Les cinéastes confirmés poursuivent et affinent leur univers. Claude Chabrol tire de la Cérémonie un étrange psaume meurtrier dont la bourgeoisie provinciale est à nouveau la victime. Claude Sautet retrouve, dans Nelly et M. Arnaud, le ton intimiste de ses anciens films avec Romy Schneider pour dresser le portrait d'un vieil écrivain égoïste, désemparé devant l'attention que lui porte une jeune femme. Quant à Maurice Pialat, il poursuit, dans le Garçu, avec son complice Gérard Depardieu, sa réflexion sur la difficile communication entre les êtres.

Les « banlieues-films »

La sortie de la Haine a secoué les médias. Entre articles sociologiques et cinéphiliques, certains se sont posé la question de la spécificité de ces productions, tel Thierry Jousse des Cahiers du cinéma, qui, s'il pointe les diversités radicales les empêchant de faire école, délimite bien leurs caractéristiques communes : « La question centrale de ces banlieues-films tourne justement autour de la nature de l'image qu'ils cherchent à renvoyer. Une des nouveautés de ces films, du moins en ce qui concerne Hexagone et État des lieux, c'est leur mode de production. Rien ni personne n'avait prévu, anticipé, ni même tenté de générer ces films. En tout cas pas l'avance sur recettes, ni le C.N.C., ni les producteurs qui ont pignon sur rue, ni les chaînes de télévision qui financent l'essentiel du cinéma français. Dans un cas comme dans l'autre, ce sont des films faits avec très peu d'argent, sur un mode communautaire et associatif totalement hors des circuits traditionnels, travaillés par l'envie et l'énergie de produire des images à soi avec ce qu'on a sous la main sans attendre que les grands médias ou les fictions majoritaires s'en emparent et qui, à partir de situations très concrètes, prennent tout le monde à revers et vont à l'opposé du grand sujet de société pour proposer un autre type de représentation. C'est une démarche qu'on peut comparer à celle du rap (sans pour autant que cette musique joue un rôle déterminant dans ces films), surtout pour État des lieux, notamment par la revendication d'un cinéma pauvre, institué sur une scène alternative et qui ne doit compter que sur ses propres forces. » (Cahiers du cinéma, no 493, juillet-août 1995.)

États-Unis

Contrairement à l'année passée, la production commerciale américaine, prise dans l'engrenage des adaptations pour grand écran de jeux vidéo ou de séries télévisées de science-fiction (Mortal Kombat, de Paul Anderson ; Power Rangers, le film, de Bryan Spicer), déçoit dans son ensemble. Bien que plus ambitieux, Judge Dredd, de Danny Cannon (tiré d'une bande dessinée britannique), n'arrive guère, malgré des effets spéciaux très sophistiqués, à se départir de la thématique simpliste de la poursuite, cliché dramatique du cinéma d'action américain. On note cependant une réussite mineure dans le genre : Johnny Mnemonic, premier long-métrage du peintre-sculpteur Robert Longo, adapté d'une nouvelle de William Gibson. On pense, ici, à une version actualisée du Vidéodrome, de David Cronenberg, où des messagers de l'informatique se font greffer des poches de mémoire artificielle dans leur cerveau, au détriment de leur propre survie. Le sujet est intéressant, mais la réalisation s'avère molle.
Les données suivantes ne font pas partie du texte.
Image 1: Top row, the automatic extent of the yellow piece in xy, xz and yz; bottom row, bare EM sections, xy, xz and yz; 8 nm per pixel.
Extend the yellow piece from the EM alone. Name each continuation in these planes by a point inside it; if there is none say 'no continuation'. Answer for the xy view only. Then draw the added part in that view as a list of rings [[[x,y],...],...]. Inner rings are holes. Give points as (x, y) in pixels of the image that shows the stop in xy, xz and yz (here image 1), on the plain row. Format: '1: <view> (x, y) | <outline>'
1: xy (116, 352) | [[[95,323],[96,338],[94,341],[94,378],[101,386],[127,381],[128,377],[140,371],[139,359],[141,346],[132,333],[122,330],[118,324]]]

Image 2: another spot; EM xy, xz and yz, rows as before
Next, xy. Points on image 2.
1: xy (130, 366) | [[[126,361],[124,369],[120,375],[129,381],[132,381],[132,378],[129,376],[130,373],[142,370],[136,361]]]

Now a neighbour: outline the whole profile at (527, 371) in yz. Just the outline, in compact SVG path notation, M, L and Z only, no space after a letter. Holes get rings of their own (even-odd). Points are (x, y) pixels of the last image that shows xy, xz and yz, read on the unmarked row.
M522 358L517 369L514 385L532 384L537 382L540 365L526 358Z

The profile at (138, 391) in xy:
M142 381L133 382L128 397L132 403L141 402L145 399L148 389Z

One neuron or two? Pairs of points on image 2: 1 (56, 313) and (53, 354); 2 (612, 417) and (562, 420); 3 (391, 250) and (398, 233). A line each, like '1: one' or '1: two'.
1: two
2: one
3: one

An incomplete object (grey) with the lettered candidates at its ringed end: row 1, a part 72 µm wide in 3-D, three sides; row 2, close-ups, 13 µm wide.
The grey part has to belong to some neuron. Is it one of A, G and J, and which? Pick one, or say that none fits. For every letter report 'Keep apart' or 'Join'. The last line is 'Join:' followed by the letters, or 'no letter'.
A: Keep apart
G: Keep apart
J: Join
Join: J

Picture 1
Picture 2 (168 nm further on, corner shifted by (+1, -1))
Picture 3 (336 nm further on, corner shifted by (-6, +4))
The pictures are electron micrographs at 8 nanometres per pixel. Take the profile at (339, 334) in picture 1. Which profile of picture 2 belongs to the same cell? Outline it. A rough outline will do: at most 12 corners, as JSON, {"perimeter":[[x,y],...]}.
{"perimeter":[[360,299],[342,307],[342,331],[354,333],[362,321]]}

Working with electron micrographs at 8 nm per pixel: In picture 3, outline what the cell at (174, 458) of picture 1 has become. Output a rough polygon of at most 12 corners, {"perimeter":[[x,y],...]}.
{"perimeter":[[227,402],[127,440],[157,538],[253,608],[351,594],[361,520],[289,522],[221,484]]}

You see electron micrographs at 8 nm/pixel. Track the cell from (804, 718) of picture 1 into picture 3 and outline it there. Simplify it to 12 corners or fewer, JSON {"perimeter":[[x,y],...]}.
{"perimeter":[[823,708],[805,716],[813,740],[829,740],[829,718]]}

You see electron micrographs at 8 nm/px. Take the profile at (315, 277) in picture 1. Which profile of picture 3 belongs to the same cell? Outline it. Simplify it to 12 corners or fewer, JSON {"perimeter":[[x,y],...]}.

C'est dans le nouveau polar maniériste (Flesh and Bone, de Steve Kloves ; Little Odessa, de James Gray ; Usual Suspects, de Bryan Singer), excroissance du Pulp Fiction de Quentin Tarantino, qu'on trouve les films de genre – et parfois même bien au-delà en ce qui concerne Little Odessa, véritable réflexion sur une minorité socioculturelle – les plus intéressants. Le cinéma indépendant continue, lui aussi, à donner des œuvres fortes traitant sans ambages de l'homosexualité féminine (Go Fish, de Rose Troche), masculine (Swoon, de Tom Kalin), de la création cinématographique avec le pirandellien Ça tourne à Manhattan, de Tom DiCillo, ou du malaise de la jeunesse avec les étonnants et dissemblables The Doom Generation, opéra baroque de Gregg Araki, et le très épuré Kids, de Larry Clark.